Upon coming into effect of this Scheme, the resolutions of the Transferor Company, which are valid and subsisting on the Effective Date shall continue to be valid and subsisting and be considered as resolutions of the Transferee Company and if any such resolutions have upper monetary or other limits being imposed under the provisions of the Act, or any other applicable provisions, then the said limits shall be added and shall constitute the aggregate of the said limits in the Transferee Company.

24. COST, CHARGES AND EXPENSE

All costs, charges, taxes including duties, levies and all other expenses, if any (save as expressly otherwise agreed) arising out of or incurred in carrying out and implementing this Scheme and matters incidental thereto shall be borne by the Transferee Company.
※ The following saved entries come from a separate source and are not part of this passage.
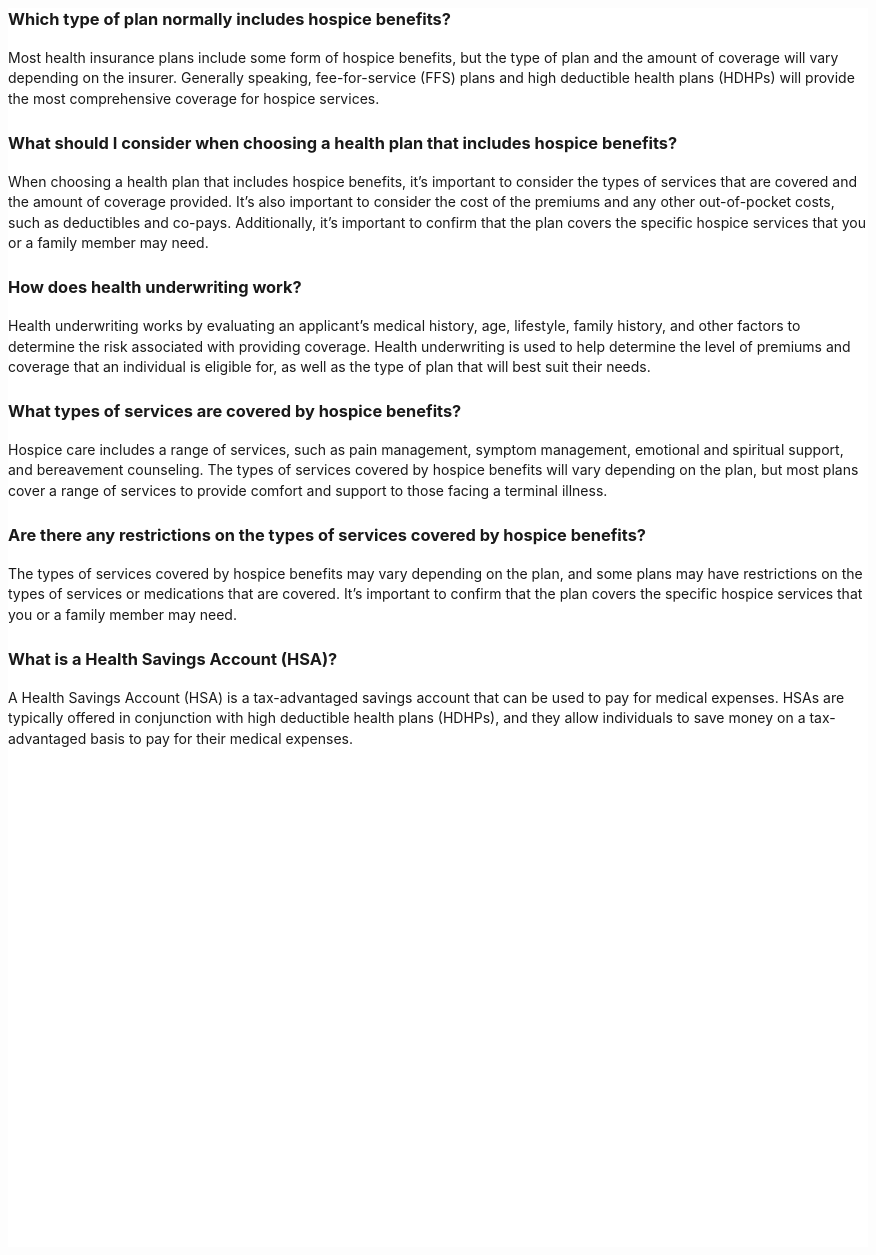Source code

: <h3>Which type of plan normally includes hospice benefits?</h3>

Most health insurance plans include some form of hospice benefits, but the type of plan and the amount of coverage will vary depending on the insurer. Generally speaking, fee-for-service (FFS) plans and high deductible health plans (HDHPs) will provide the most comprehensive coverage for hospice services. 

<h3>What should I consider when choosing a health plan that includes hospice benefits?</h3>

When choosing a health plan that includes hospice benefits, it’s important to consider the types of services that are covered and the amount of coverage provided. It’s also important to consider the cost of the premiums and any other out-of-pocket costs, such as deductibles and co-pays. Additionally, it’s important to confirm that the plan covers the specific hospice services that you or a family member may need.

<h3>How does health underwriting work?</h3>

Health underwriting works by evaluating an applicant’s medical history, age, lifestyle, family history, and other factors to determine the risk associated with providing coverage. Health underwriting is used to help determine the level of premiums and coverage that an individual is eligible for, as well as the type of plan that will best suit their needs.

<h3>What types of services are covered by hospice benefits?</h3>

Hospice care includes a range of services, such as pain management, symptom management, emotional and spiritual support, and bereavement counseling. The types of services covered by hospice benefits will vary depending on the plan, but most plans cover a range of services to provide comfort and support to those facing a terminal illness. 

<h3>Are there any restrictions on the types of services covered by hospice benefits?</h3>

The types of services covered by hospice benefits may vary depending on the plan, and some plans may have restrictions on the types of services or medications that are covered. It’s important to confirm that the plan covers the specific hospice services that you or a family member may need. 

<h3>What is a Health Savings Account (HSA)?</h3>

A Health Savings Account (HSA) is a tax-advantaged savings account that can be used to pay for medical expenses. HSAs are typically offered in conjunction with high deductible health plans (HDHPs), and they allow individuals to save money on a tax-advantaged basis to pay for their medical expenses.

<div style="position: relative; padding-bottom: 56.25%; overflow: hidden"><iframe src="https://www.youtube.com/embed/a4Cq-Xlhhu8" frameborder="0" allow="accelerometer; autoplay; clipboard-write; encrypted-media; gyroscope; picture-in-picture; web-share" allowfullscreen style="position: absolute; top: 0; left: 0; width: 100%; height: 100%;"></iframe>
</div>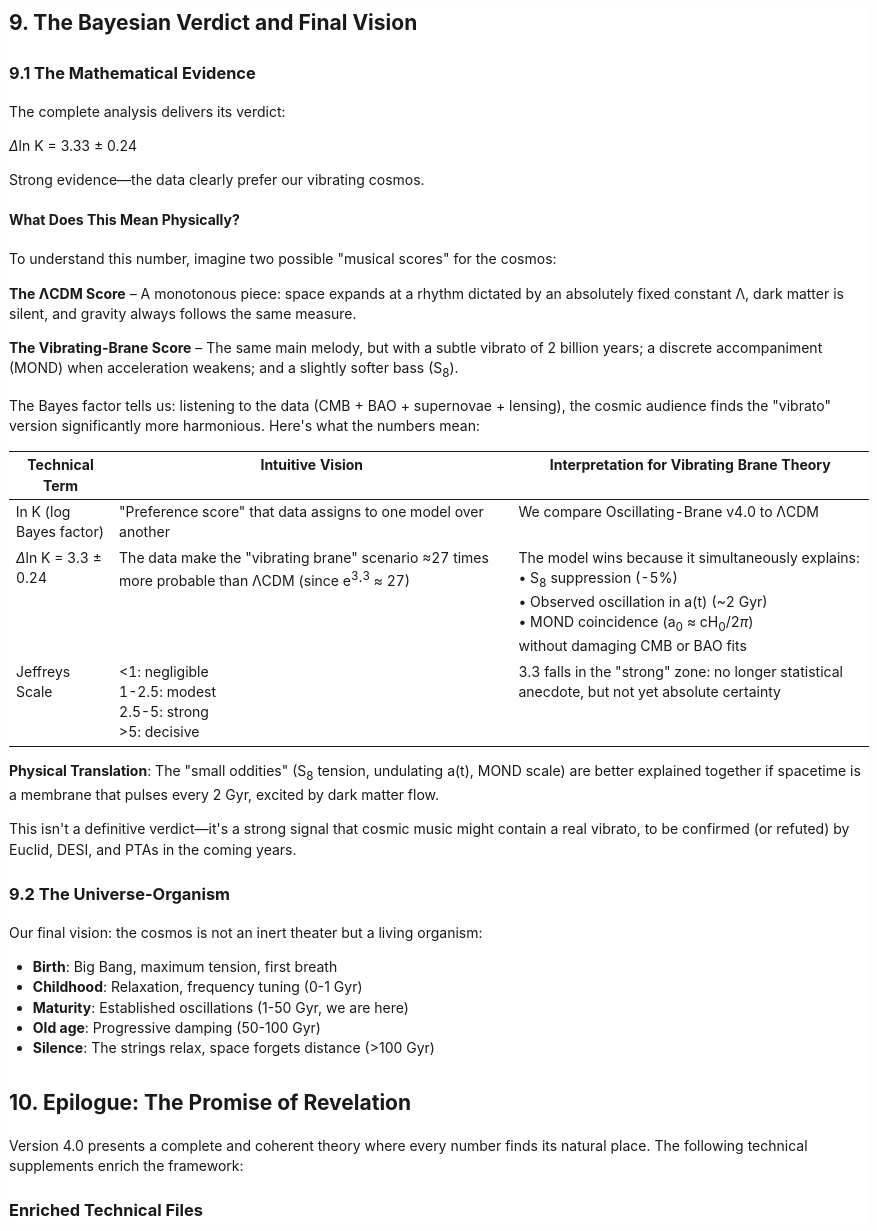 ## 9. The Bayesian Verdict and Final Vision

### 9.1 The Mathematical Evidence

The complete analysis delivers its verdict:

$\Delta$ln K = 3.33 ± 0.24

Strong evidence—the data clearly prefer our vibrating cosmos.

#### What Does This Mean Physically?

To understand this number, imagine two possible "musical scores" for the cosmos:

**The ΛCDM Score** – A monotonous piece: space expands at a rhythm dictated by an absolutely fixed constant Λ, dark matter is silent, and gravity always follows the same measure.

**The Vibrating-Brane Score** – The same main melody, but with a subtle vibrato of 2 billion years; a discrete accompaniment (MOND) when acceleration weakens; and a slightly softer bass (S$_8$).

The Bayes factor tells us: listening to the data (CMB + BAO + supernovae + lensing), the cosmic audience finds the "vibrato" version significantly more harmonious. Here's what the numbers mean:

| Technical Term | Intuitive Vision | Interpretation for Vibrating Brane Theory |
|----------------|------------------|-------------------------------------------|
| ln K (log Bayes factor) | "Preference score" that data assigns to one model over another | We compare Oscillating-Brane v4.0 to ΛCDM |
| $\Delta$ln K = 3.3 ± 0.24 | The data make the "vibrating brane" scenario $\approx$27 times more probable than ΛCDM (since e$^3$·$^3$ $\approx$ 27) | The model wins because it simultaneously explains:<br>• S$_8$ suppression (-5%)<br>• Observed oscillation in a(t) (~2 Gyr)<br>• MOND coincidence (a$_0$ $\approx$ cH$_0$/2$\pi$)<br>without damaging CMB or BAO fits |
| Jeffreys Scale | <1: negligible<br>1-2.5: modest<br>2.5-5: strong<br>>5: decisive | 3.3 falls in the "strong" zone: no longer statistical anecdote, but not yet absolute certainty |

**Physical Translation**: The "small oddities" (S$_8$ tension, undulating a(t), MOND scale) are better explained together if spacetime is a membrane that pulses every 2 Gyr, excited by dark matter flow.

This isn't a definitive verdict—it's a strong signal that cosmic music might contain a real vibrato, to be confirmed (or refuted) by Euclid, DESI, and PTAs in the coming years.

### 9.2 The Universe-Organism

Our final vision: the cosmos is not an inert theater but a living organism:

- **Birth**: Big Bang, maximum tension, first breath
- **Childhood**: Relaxation, frequency tuning (0-1 Gyr)
- **Maturity**: Established oscillations (1-50 Gyr, we are here)
- **Old age**: Progressive damping (50-100 Gyr)
- **Silence**: The strings relax, space forgets distance (>100 Gyr)

## 10. Epilogue: The Promise of Revelation

Version 4.0 presents a complete and coherent theory where every number finds its natural place. The following technical supplements enrich the framework:

### Enriched Technical Files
The Transferor Company and the Transferee Company have identified this Scheme as the principal document which would be stamped in accordance with the provisions of Article 25(da) of the Maharashtra Stamp Act, 1958 and accordingly any other agreement, document, deed, powers of attorney etc. to be executed inter-se by the Transferor Company and the Transferee Company being supplemental and ancillary documents would be stamped on Rs.100/- (Rupees One Hundred only) in accordance with the provisions of Section 4 of the Maharashtra Stamp Act, 1958.

25. NO CAUSE OF ACTION

No third party claiming to have acted or changed his position in anticipation of the Scheme taking effect, shall get any cause of action against the Companies involved in the Scheme or their directors or officers, if this Scheme does not take effect or is withdrawn, cancelled, revoked, amended or modified for any reason whatsoever.

26. RESIDUARY CLAUSE

The said Scheme shall comply with all the Applicable Laws and no statutory liabilities shall be absolved on sanction of this Scheme.